**WHAT IS EXPECTED:** Extract every line below that contains the word "Sicherheitsausrüstung".

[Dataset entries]
====================

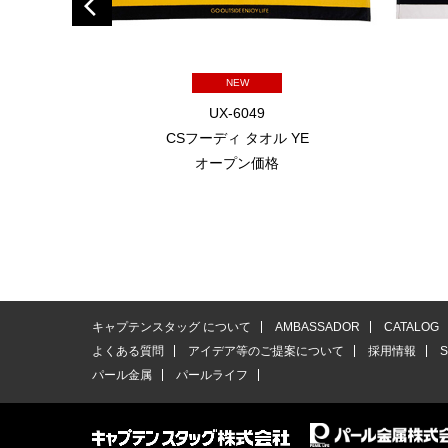
NEW
UX-6049
CSフーディ タオル YE
オープン価格
キャプテンスタッグ について
AMBASSADOR
CATALOG
よくある質問
アイデア等のご提案について
採用情報
パール金属
パールライフ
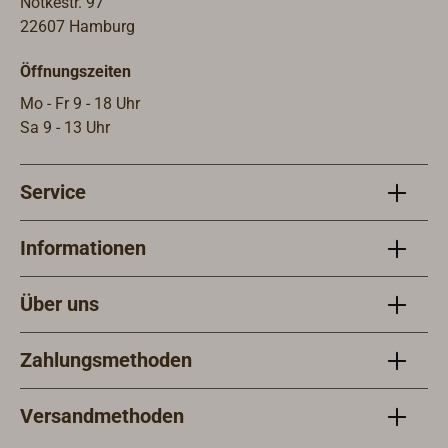
Gelb gefertigt. So hilft sie Such- und
Notkestr. 97
Rettungsteams, Personen im Wasser
22607 Hamburg
zu finden. Der innovative
Öffnungszeiten
Schultergurt der Tasche kann
ausgehakt werden, um ihn als
Mo - Fr 9 - 18 Uhr
Sicherheitsgurte zu verwenden, mit
Sa 9 - 13 Uhr
denen Schwimmer sich durch
Einhaken an den Schwimmwesten
Service
miteinander verbinden können.Die
ACR RapidDitch Express ist mit
einem Volumen von 33 Litern
Informationen
ausreichend groß für die wichtigste
Sicherheitsausrüstung. Sie bleibt bis
Über uns
zu einem Gewicht von zirka 6,5 kg
(Eigengewicht 680 Gramm)
Zahlungsmethoden
schwimmfähig.Die ACR RapidDitch
bietet mit ihren 67 Litern Volumen
ausreichend Platz, um neben der
Versandmethoden
Sicherheitsausrüstung noch größere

====================

**WRITTEN RESPONSE:**
Sicherheitsausrüstung. Sie bleibt bis
Sicherheitsausrüstung noch größere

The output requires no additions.